--- Data for this exercise Enclosed Below ---

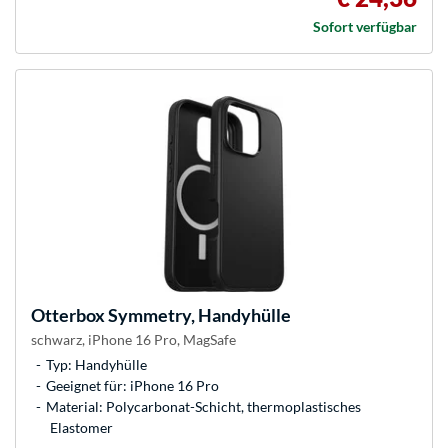
Sofort verfügbar
Otterbox
Symmetry, Handyhülle
schwarz, iPhone 16 Pro, MagSafe
Typ: Handyhülle
Geeignet für: iPhone 16 Pro
Material: Polycarbonat-Schicht, thermoplastisches
Elastomer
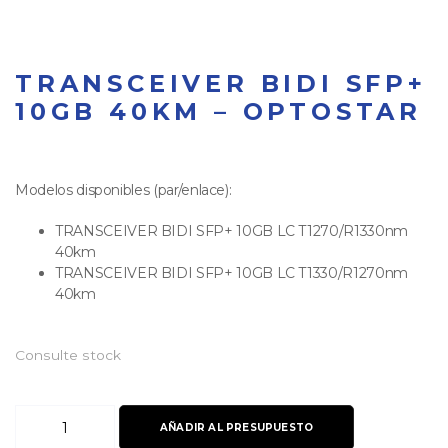
TRANSCEIVER BIDI SFP+
10GB 40KM – OPTOSTAR
Modelos disponibles (par/enlace):
TRANSCEIVER BIDI SFP+ 10GB LC T1270/R1330nm
40km
TRANSCEIVER BIDI SFP+ 10GB LC T1330/R1270nm
40km
Consulte stock
Transceiver
AÑADIR AL PRESUPUESTO
BIDI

--- End of Enclosed Data for this exercise ---

**Exercise directions:** Make a word-for-word copy of the records above, excluding all pictures.

**Result:**
Sofort verfügbar
Otterbox
Symmetry, Handyhülle
schwarz, iPhone 16 Pro, MagSafe
Typ: Handyhülle
Geeignet für: iPhone 16 Pro
Material: Polycarbonat-Schicht, thermoplastisches
Elastomer
TRANSCEIVER BIDI SFP+
10GB 40KM – OPTOSTAR
Modelos disponibles (par/enlace):
TRANSCEIVER BIDI SFP+ 10GB LC T1270/R1330nm
40km
TRANSCEIVER BIDI SFP+ 10GB LC T1330/R1270nm
40km
Consulte stock
Transceiver
AÑADIR AL PRESUPUESTO
BIDI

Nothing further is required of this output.